ASSIGNMENT
Print verbatim the lines from the beginning of the entries through the line containing "focal_mm: 6.76", both ends included. Pictures should be left out.

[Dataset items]
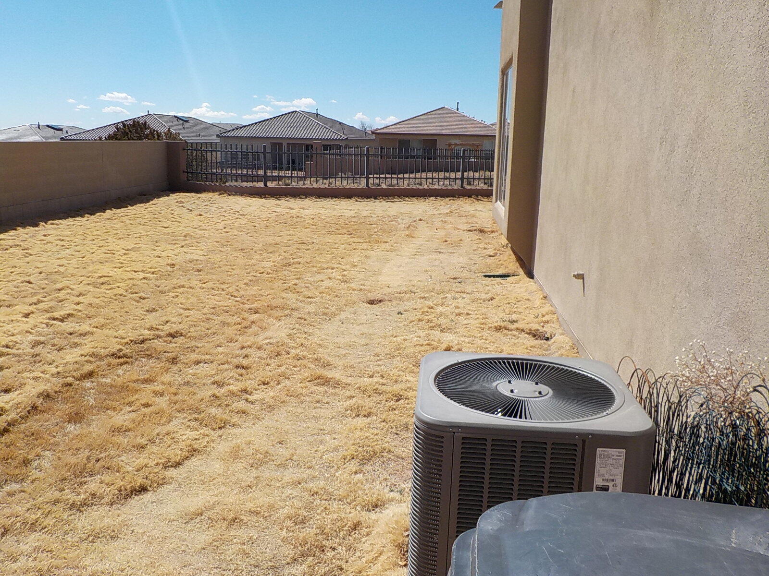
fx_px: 666
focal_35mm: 30
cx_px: 384
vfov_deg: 46.8
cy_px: 288
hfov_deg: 60.0
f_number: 3.3
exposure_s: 1/1600
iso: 125
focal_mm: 4.1
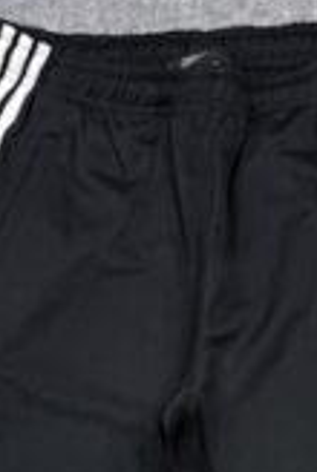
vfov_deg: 21.8
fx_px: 1065
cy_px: 658
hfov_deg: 16.9
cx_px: 205
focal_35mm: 81
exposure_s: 1/100
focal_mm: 6.76
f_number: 1.78
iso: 64
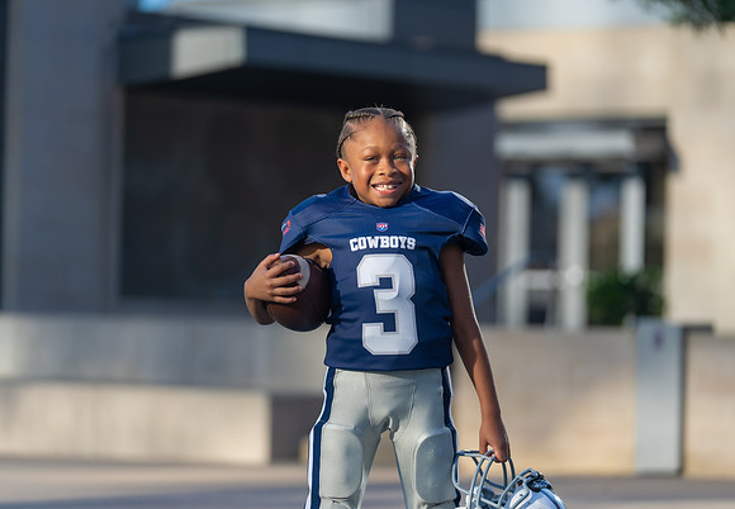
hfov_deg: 13.6
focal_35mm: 149
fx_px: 3071
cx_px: 383
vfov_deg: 9.5
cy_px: 254
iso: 100
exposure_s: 1/800
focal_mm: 142
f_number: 2.8
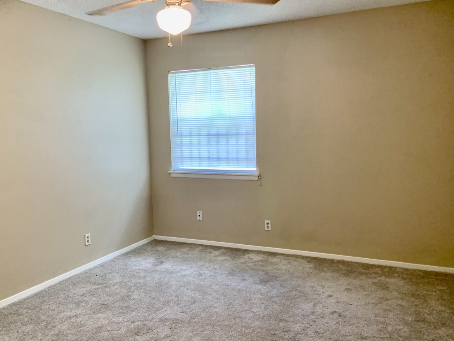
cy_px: 171
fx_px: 420
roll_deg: +2.2
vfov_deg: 44.2
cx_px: 222
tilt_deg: -6.3
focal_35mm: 32
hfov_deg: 56.8
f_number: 1.8
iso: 200
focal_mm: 4.25
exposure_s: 1/60
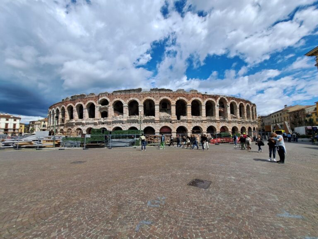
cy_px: 120
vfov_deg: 89.9
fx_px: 119
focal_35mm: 13
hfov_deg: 106.2
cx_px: 159
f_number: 2.2
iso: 50
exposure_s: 1/2123
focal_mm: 1.74
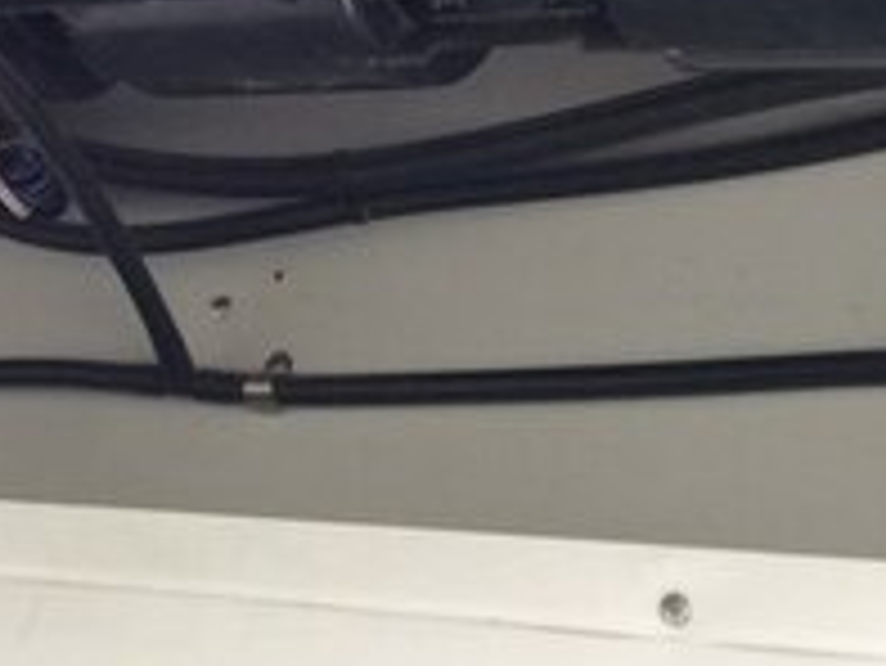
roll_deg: -16.8
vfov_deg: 14.3
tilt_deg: +31.3
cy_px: -322
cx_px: 18
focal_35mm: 97
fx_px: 2484
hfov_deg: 19.7
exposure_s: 1/33
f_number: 2.2
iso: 40
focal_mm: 4.15
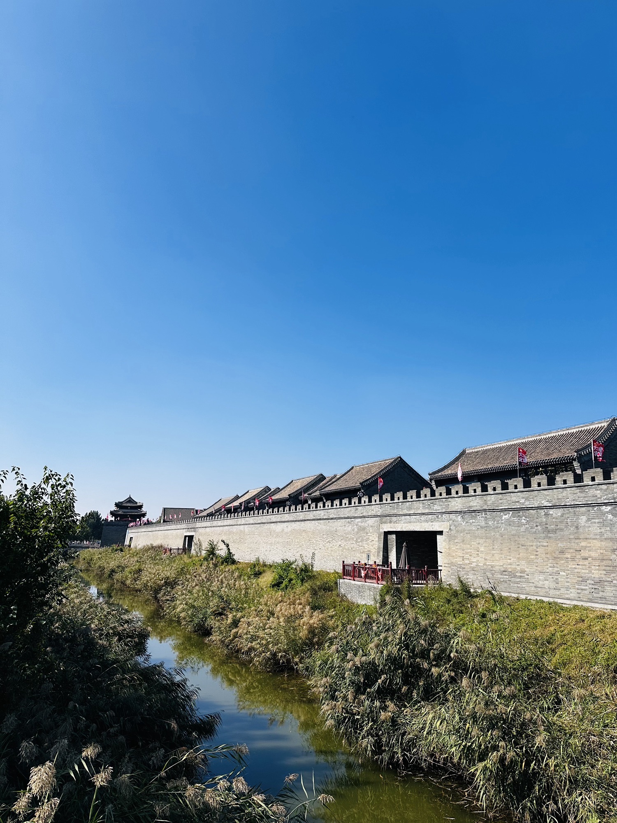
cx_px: 308
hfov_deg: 56.8
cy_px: 412
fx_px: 570
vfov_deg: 71.6
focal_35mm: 24
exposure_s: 1/4348
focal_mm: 6.86
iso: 80
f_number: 1.78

ANSWER SPACE
fx_px: 666
focal_35mm: 30
cx_px: 384
vfov_deg: 46.8
cy_px: 288
hfov_deg: 60.0
f_number: 3.3
exposure_s: 1/1600
iso: 125
focal_mm: 4.1
vfov_deg: 21.8
fx_px: 1065
cy_px: 658
hfov_deg: 16.9
cx_px: 205
focal_35mm: 81
exposure_s: 1/100
focal_mm: 6.76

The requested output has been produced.